An exact copy of every entry is needed, without any of the pictures.

Stored items from a collection:
============
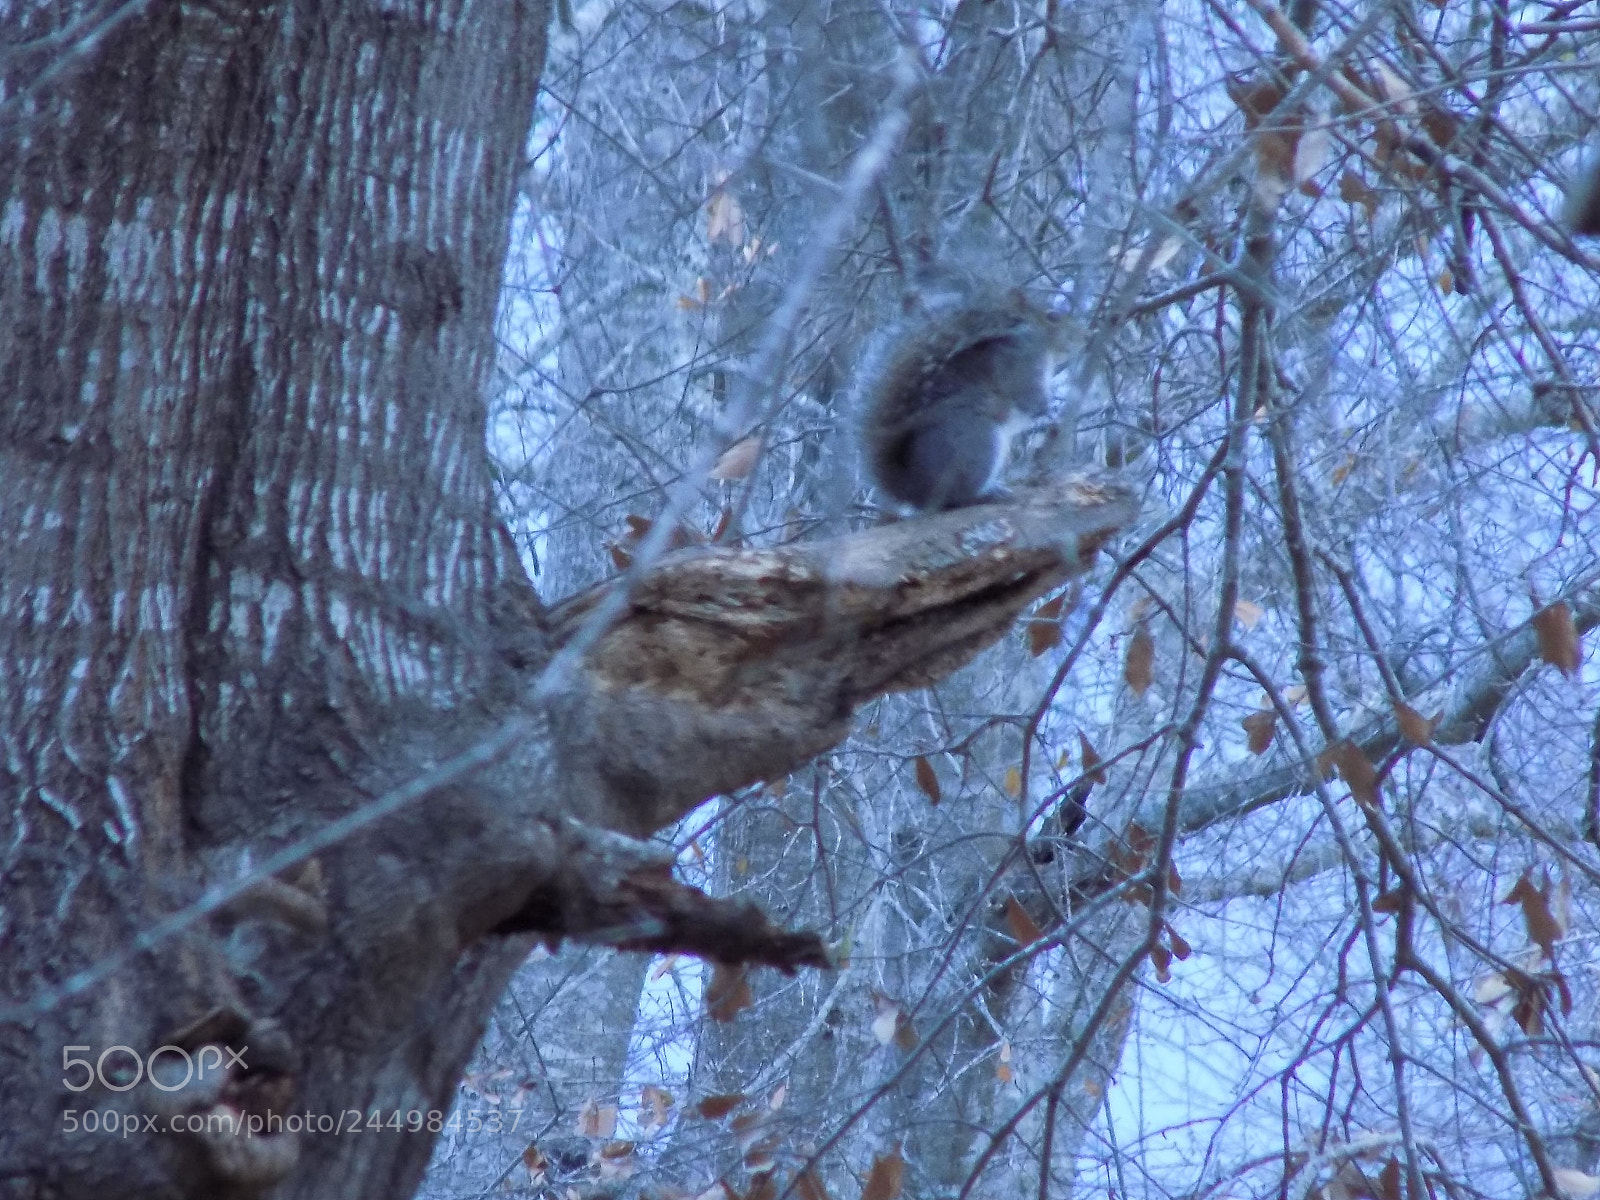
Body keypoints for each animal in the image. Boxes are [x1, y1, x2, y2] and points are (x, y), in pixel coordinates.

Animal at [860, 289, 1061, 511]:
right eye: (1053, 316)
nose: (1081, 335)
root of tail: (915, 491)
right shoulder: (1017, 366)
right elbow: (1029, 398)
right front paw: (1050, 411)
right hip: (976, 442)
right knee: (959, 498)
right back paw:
============
### [Result for this exercise]
Body keypoints for each animal in the image. Boxes are [x1, y1, x2, y2] and points are (x, y), in pixel coordinates.

Animal at [860, 289, 1061, 511]:
right eye: (1053, 316)
nose: (1081, 335)
root of tail: (915, 491)
right shoulder: (1017, 366)
right elbow: (1029, 398)
right front paw: (1050, 411)
right hip: (976, 442)
right knee: (959, 498)
right back paw:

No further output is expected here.